?

Log in

No account? Create an account
Who, me? [userpic]

More details for the Parcel of Penguins

January 9th, 2004 (11:03 pm)
current mood: driven
current song: Kate Bush - Rubberband Girl

I've been thinking some more about my Parcel of Penguins project. The big question to answer has been, what sort of model does it present to the user? There are three basic approaches to take:

  1. The cluster acts like a big disk drive, a bucket o' bits that the OS can format however it wants. This seems to be the approach taken by most commercial storage products today; they accept commands over the network to read and write individual blocks on the disks. The upside is that the OS can do whatever it wants with it; the downside, as I understand it, is that only one client machine can access it at a time, because filesystems are designed with the assumption that the disk drive is attached to only one machine (usually reasonable). This makes this approach problematic, because one of the great things to do with a storage cluster would be to serve files up to a computational cluster, which means lots and lots of clients.
  2. The cluster acts like a big Web server, letting clients store and retrieve whole files. This would be really simple, but, in order to work with a file, you'd have to copy it down to your local disk. It would be highly inefficient for making a small change to a large file. Even worse, for things like video editing, it would mean you'd have to have space on your local drive for all the files you wanted to edit, which could be enormous; the cluster would basically become a backup drive.
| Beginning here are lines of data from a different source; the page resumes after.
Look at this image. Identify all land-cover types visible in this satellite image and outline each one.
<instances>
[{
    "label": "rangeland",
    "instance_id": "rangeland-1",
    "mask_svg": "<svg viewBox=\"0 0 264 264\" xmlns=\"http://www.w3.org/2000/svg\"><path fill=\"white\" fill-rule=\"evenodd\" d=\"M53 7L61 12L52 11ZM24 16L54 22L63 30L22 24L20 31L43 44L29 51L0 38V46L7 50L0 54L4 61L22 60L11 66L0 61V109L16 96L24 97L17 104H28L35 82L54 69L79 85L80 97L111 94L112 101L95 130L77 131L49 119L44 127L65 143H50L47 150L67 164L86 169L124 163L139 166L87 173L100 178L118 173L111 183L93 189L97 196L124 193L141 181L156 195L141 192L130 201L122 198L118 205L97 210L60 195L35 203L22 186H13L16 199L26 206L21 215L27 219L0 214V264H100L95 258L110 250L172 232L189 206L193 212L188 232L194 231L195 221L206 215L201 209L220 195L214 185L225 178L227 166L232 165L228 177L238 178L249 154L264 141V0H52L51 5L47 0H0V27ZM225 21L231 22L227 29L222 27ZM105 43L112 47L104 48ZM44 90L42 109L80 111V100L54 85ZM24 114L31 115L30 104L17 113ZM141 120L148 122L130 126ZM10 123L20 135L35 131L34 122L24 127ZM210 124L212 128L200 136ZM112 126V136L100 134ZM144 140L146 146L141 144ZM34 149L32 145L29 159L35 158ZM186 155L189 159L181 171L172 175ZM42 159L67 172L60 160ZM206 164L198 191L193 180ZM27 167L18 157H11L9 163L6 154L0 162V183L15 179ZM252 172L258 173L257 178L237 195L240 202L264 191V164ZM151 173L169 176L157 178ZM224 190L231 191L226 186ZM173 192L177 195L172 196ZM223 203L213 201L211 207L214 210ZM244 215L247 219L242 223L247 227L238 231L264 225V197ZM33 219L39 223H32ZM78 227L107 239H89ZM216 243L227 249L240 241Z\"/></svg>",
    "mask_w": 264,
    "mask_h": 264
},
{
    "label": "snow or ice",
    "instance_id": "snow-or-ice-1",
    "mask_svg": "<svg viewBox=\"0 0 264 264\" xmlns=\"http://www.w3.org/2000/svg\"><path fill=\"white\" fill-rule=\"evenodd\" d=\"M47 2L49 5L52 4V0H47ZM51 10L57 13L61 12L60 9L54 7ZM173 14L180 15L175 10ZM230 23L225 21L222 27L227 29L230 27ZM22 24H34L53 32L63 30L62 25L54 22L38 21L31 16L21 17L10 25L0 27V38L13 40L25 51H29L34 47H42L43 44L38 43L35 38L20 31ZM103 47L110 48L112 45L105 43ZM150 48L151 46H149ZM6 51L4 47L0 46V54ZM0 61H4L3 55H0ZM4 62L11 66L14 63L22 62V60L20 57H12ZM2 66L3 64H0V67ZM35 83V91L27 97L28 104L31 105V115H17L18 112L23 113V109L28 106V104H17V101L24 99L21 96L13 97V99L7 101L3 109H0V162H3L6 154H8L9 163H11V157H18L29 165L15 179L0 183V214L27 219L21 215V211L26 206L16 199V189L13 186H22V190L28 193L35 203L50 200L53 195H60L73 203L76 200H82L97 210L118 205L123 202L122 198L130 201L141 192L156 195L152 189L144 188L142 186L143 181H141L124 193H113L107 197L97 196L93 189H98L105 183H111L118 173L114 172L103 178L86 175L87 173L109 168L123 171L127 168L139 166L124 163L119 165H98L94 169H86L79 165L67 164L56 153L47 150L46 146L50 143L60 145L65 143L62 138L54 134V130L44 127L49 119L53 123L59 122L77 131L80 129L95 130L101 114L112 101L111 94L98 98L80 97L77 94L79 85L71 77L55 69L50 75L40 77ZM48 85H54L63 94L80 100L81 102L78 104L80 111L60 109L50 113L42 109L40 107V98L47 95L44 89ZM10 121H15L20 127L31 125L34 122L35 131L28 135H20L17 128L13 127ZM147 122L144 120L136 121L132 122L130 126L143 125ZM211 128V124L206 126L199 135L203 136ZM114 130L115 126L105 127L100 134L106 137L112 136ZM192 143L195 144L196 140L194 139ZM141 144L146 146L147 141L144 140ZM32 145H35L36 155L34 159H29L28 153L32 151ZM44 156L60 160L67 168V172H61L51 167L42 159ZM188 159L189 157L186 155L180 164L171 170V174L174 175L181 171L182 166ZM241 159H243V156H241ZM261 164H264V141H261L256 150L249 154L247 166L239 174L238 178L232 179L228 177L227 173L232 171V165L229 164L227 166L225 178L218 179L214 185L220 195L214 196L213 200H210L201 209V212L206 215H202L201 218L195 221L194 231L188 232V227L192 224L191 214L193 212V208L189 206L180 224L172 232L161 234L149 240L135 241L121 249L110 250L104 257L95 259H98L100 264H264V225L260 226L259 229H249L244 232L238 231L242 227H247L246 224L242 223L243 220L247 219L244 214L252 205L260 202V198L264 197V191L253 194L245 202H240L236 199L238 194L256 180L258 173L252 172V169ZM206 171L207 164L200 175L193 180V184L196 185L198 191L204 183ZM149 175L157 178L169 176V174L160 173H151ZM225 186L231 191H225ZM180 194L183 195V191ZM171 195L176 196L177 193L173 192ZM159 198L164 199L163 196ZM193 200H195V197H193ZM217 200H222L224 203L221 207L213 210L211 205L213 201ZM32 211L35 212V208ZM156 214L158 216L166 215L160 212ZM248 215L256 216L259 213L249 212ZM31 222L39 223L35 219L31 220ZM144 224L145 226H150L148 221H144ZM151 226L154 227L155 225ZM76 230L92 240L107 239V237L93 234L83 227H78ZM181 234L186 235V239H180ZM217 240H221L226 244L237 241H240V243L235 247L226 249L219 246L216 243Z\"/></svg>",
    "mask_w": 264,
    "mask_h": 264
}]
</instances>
Since video editing is one of the significant applications driving the need for large amounts of disk space, this would be a Bad Thing.
  3. The cluster acts like a big file server, letting clients read and write files as freely as if they were on the local drive. I think this is the best approach: it lets applications use the cluster directly, without having to be rewritten to store and retrive files there, and it's friendly for multiple clients. And, frankly, multiple clients are where this cluster has its best chance to shine; they can take advantage of the fact that there are, in effect, multiple paths out of the cluster (provided the clients and the cluster nodes are on the same Ethernet switch), and get better total performance than a single client could.

So, I think my best bet is to modify the Linux NFS implementation. The server will be extended so that, when one server gets a write request, it mirrors it to its peers (with a transaction log). The client will be extended to know about multiple servers.

Some terminology:

cluster
The entire set of machines that work together to serve up files. The cluster is made up of one or more volumes; each file is stored on one volume.
volume
Each file is stored in one volume. A volume is made up of one or more devices; each file on a volume is stored in a separate copy on each device.
device
An individual disk drive. Every device in a volume has the same contents. (Actually, a device might not correspond to a whole drive; it might be a partition, or even just a directory. It'd depend on how much hardware you could afford, really. For my initial implementation, I might well wind up with just directories.)
hash function
The algorithm that specifies which volume holds a given file; it takes the file pathname as input and returns the volume (name, address, whatever). I keep going back and forth over whether the hash function should be executed on the client. (The alternative is to have it run only on the server, and have the client query the server each time it needs a hash.) Running on the client makes for better latency, but complicates configuration, because it requires the hash function to be downloaded. (This is easy if it's a fixed function with simple parameters, and difficult if it can be arbitrary code.) Querying the server is easier; the servers will all have to be configured to know the hash function anyway, so they can refuse to serve files that aren't assigned to them. I suspect my initial implementation will cheat and put it on the client with static configuration.

So, when a client wants to read or write a file, it will check the hash function, find the appropriate volume, then pick a device to talk to. In some scenarios, a sophisticated client might even talk to multiple devices. For example, suppose the cluster were set up with 100Mbps Ethernet, but the client, on the same switch, had Gigabit Ethernet. The client could read odd-numbered blocks from device A and even-numbered blocks from device B, getting an effective bandwidth of 200Mbps.

Keeping the devices in a volume synchronized is the hard part. I think the flow has got to be something like this:

  • Client sends write request to device A.
  • Device A writes data to file, and logs the transaction.
  • Device A forwards write request to devices B and C in the same volume.
  • Device B writes data to file, logs transaction, acks A.
  • Device C writes data to file, logs transaction, acks A.
  • After last ack comes in, A acks client, sends close msg to B and C, deletes the transaction from the log.
  • B gets close msg, deletes transaction from its log.
  • C gets close msg, deletes transaction from its log.

If, say, C does not respond to the write request, then A assumes C is down. It acks the client, but does not close the transaction. Now, when C comes back up, it will consult A and B for transactions it missed, read the data from them, and update its copy of the files.

There are still questions to resolve. Does A need to issue a lock, so that B and C don't accept overlapping write requests, and wind up with data out of sync? Probably.